ENTAH sejak kapan, tak ada yang mengetahui pasti. Hampir tiap malam seorang perempuan muda nan cantik dengan rambut hitam panjang terurai duduk mematung di kursi kayu taman. Tepat di bawah lampu yang sinarnya temaram.
Aneh memang. Perempuan muda itu tak pernah berpindah kursi dari malam ke malam berikutnya. Sepertinya dia memang telah sangat nyaman duduk di sana.
Dari kejauhan, aku lihat dia sedang bersandar. Menengah. Memandangi langit. Menikmati malam. Dia tak peduli dengan orang-orang yang lalu-lalang di depannya.
Pun dengan mereka yang berkunjung ke taman, seolah tak peduli dengan keberadaan perempuan tersebut. Mereka asik dengan kesenangan masing-masing.
Meski, aku lihat sesekali ada saja orang yang meliriknya.
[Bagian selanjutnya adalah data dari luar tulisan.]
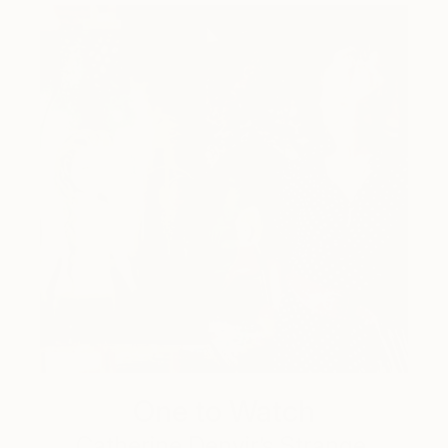
One to Watch
Catherine Denvir’s Strange,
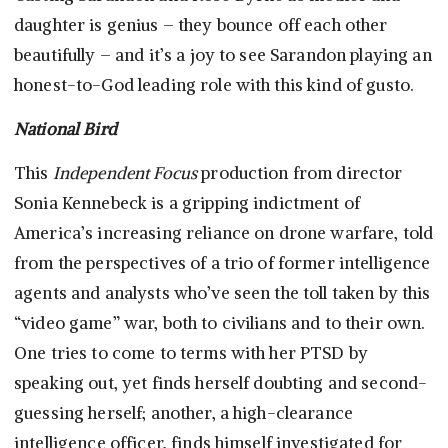
daughter is genius – they bounce off each other
beautifully – and it’s a joy to see Sarandon playing an
honest-to-God leading role with this kind of gusto.
National Bird
This
Independent Focus
production from director
Sonia Kennebeck is a gripping indictment of
America’s increasing reliance on drone warfare, told
from the perspectives of a trio of former intelligence
agents and analysts who’ve seen the toll taken by this
“video game” war, both to civilians and to their own.
One tries to come to terms with her PTSD by
speaking out, yet finds herself doubting and second-
guessing herself; another, a high-clearance
intelligence officer, finds himself investigated for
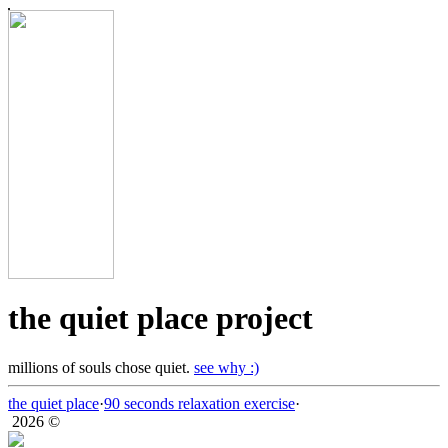
the quiet place project
millions of souls chose quiet.
see why :)
the quiet place
·
90 seconds relaxation exercise
·
2026 ©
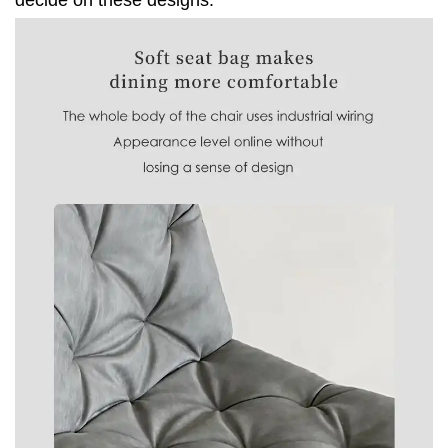
decide on these designs.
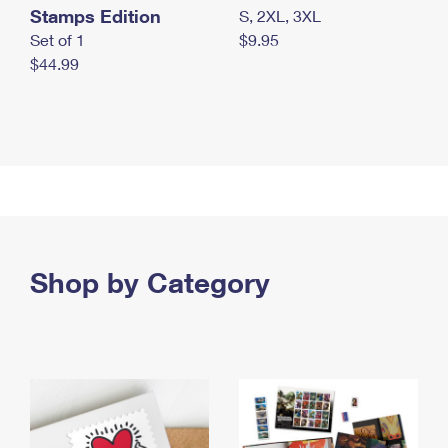
Stamps Edition
S, 2XL, 3XL
Set of 1
$9.95
$44.99
Shop by Category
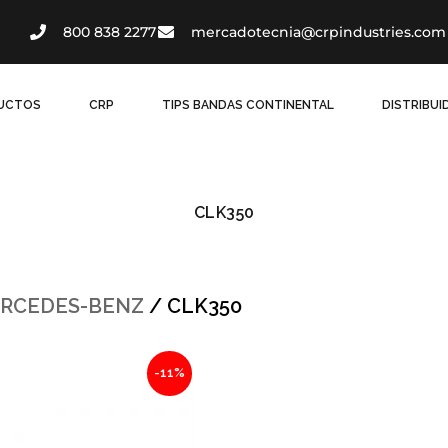
800 838 2277
mercadotecnia@crpindustries.com
UCTOS
CRP
TIPS BANDAS CONTINENTAL
DISTRIBU
CLK350
RCEDES-BENZ
/ CLK350
al
Current
-11%
price
is:
6.
$878.04.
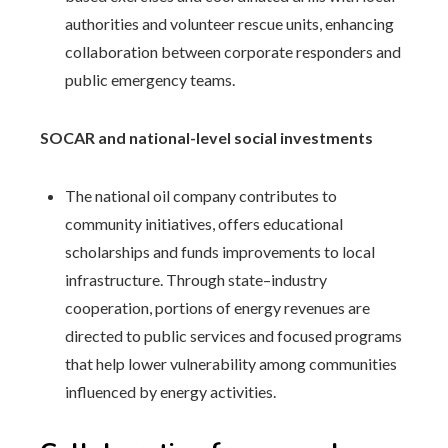
authorities and volunteer rescue units, enhancing
collaboration between corporate responders and
public emergency teams.
SOCAR and national-level social investments
The national oil company contributes to
community initiatives, offers educational
scholarships and funds improvements to local
infrastructure. Through state–industry
cooperation, portions of energy revenues are
directed to public services and focused programs
that help lower vulnerability among communities
influenced by energy activities.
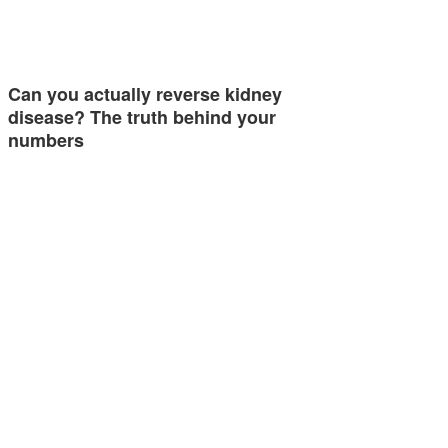
Can you actually reverse kidney
disease? The truth behind your
numbers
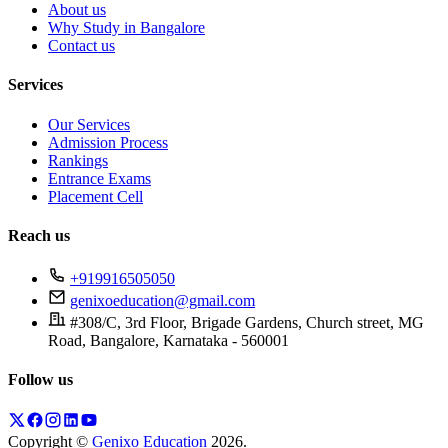
About us
Why Study in Bangalore
Contact us
Services
Our Services
Admission Process
Rankings
Entrance Exams
Placement Cell
Reach us
+919916505050
genixoeducation@gmail.com
#308/C, 3rd Floor, Brigade Gardens, Church street, MG
Road, Bangalore, Karnataka - 560001
Follow us
Copyright ©
Genixo Education
2026
.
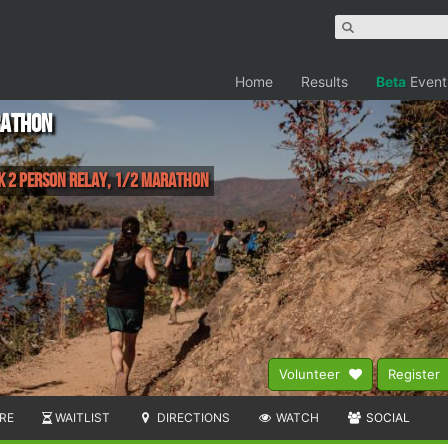
Home
Results
Beta
Event
rathon
0k 2 Person Relay, 1/2 Marathon
Volunteer
Register
RE
WAITLIST
DIRECTIONS
WATCH
SOCIAL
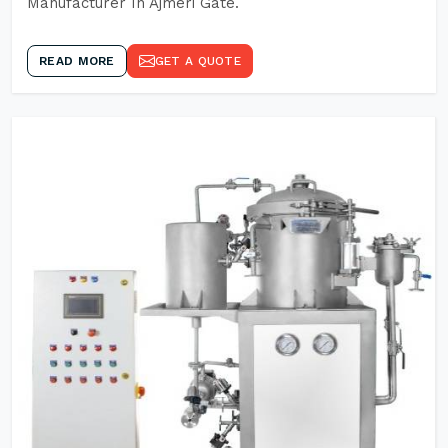
Manufacturer In Ajmeri Gate.
READ MORE
GET A QUOTE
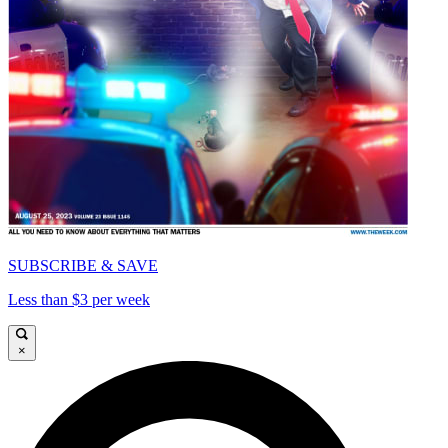
SUBSCRIBE & SAVE
Less than $3 per week
×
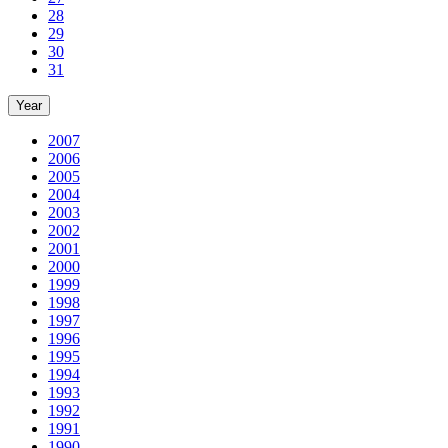
28
29
30
31
Year
2007
2006
2005
2004
2003
2002
2001
2000
1999
1998
1997
1996
1995
1994
1993
1992
1991
1990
Entah merasa aneh dengan pakaian yang dikenakannya, atau tertarik dengan keanggunan parasnya.
Usia perempuan itu tak lebih dari 21 tahun. Namun, pakaian yang dipakainya seperti biasa dipakai oleh nenekku sewaktu masih hidup.
Dia mengenakan baju berukat. Semacam setelan kebaya dengan bawahan berupa samping batik bercorak bunga-bunga.
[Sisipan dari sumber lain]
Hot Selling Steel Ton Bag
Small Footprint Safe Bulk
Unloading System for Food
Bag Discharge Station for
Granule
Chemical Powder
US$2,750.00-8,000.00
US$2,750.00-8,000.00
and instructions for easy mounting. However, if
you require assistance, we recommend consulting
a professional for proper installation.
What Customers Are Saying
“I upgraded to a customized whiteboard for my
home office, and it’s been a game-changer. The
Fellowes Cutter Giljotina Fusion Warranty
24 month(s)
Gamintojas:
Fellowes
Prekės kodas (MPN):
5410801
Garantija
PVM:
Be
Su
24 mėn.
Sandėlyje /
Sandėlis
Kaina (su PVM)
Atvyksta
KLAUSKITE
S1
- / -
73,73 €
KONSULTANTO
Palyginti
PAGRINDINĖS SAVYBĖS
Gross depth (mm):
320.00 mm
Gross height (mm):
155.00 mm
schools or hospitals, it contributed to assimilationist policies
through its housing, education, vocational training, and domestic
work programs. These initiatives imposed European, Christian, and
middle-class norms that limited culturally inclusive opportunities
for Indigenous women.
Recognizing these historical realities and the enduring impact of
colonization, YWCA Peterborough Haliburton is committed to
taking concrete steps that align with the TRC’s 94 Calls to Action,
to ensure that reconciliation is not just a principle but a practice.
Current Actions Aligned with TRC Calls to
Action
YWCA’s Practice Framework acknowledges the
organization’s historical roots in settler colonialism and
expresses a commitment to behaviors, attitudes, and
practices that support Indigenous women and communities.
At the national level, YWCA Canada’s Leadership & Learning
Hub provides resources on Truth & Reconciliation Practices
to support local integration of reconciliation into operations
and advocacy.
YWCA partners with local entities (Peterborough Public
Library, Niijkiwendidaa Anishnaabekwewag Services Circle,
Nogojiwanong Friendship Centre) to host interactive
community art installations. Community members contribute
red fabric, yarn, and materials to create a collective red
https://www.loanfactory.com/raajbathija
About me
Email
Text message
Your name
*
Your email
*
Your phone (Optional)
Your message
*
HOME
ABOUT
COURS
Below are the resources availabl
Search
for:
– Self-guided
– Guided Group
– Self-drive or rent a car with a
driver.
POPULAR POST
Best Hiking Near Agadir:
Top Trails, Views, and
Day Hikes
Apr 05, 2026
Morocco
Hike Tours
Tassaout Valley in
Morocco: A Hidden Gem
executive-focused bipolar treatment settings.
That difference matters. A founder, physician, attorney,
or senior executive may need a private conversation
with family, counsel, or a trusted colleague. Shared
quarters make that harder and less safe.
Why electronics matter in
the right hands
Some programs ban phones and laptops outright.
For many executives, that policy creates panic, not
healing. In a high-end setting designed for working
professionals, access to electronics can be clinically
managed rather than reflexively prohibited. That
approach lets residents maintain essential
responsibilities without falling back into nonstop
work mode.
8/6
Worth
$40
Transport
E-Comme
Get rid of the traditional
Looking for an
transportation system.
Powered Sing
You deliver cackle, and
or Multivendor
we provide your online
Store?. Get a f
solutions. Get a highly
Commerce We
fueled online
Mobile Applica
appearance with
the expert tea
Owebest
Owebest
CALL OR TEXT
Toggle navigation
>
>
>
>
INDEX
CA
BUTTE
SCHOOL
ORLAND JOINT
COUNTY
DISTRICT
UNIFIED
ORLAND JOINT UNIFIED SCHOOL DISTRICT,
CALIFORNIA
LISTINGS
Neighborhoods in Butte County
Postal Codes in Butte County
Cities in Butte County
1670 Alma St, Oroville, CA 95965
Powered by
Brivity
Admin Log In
Dari kejauhan di tempat angkringan, aku masih terus menatapnya. Perempuan itu terus memandang wajah bulan yang bentuknya terpotong separo. Membentuk sabit. Sementara di sekelilingnya bintang-bintang bertaburan. Kemudian perempuan itu tersenyum.
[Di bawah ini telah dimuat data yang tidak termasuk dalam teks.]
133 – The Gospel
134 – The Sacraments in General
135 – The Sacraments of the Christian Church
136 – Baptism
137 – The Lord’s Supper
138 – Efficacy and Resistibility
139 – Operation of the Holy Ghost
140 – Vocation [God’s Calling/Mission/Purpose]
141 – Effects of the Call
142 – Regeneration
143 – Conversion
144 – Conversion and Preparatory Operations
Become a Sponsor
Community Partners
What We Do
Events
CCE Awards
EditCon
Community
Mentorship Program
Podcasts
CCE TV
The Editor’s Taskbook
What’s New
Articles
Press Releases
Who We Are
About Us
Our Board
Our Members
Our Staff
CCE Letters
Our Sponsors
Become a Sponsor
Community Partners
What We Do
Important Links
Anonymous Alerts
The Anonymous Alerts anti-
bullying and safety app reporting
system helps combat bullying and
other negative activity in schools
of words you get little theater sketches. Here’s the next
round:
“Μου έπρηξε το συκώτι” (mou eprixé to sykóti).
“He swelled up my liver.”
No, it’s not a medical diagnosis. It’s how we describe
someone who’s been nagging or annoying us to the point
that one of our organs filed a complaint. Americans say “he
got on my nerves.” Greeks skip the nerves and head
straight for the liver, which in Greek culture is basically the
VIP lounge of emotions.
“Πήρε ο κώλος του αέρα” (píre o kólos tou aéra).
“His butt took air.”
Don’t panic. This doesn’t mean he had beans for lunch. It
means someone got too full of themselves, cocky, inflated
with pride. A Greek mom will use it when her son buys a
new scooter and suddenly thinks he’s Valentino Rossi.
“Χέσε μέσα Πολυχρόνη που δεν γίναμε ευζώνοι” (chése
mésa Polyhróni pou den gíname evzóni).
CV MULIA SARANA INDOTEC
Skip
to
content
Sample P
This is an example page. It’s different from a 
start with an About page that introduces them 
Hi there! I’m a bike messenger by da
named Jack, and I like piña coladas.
"Ah, manis sekali senyumnya," gumamku.
Malam kian larut. Waktu telah menunjukan pukul 24.45 WIB. Lalu lalang pengunjung dan penjaja jajanan yang meramaikan taman mulai sepi. Berangsur-angsur mereka meninggalkan taman.
Aneh, si perempuan itu masih saja anteng di tempatnya. Hanya, wajahnya yang tadi menengadah menatap langit, kini tertunduk. Rambut panjang yang terurai menutupi kecantikan parasnya.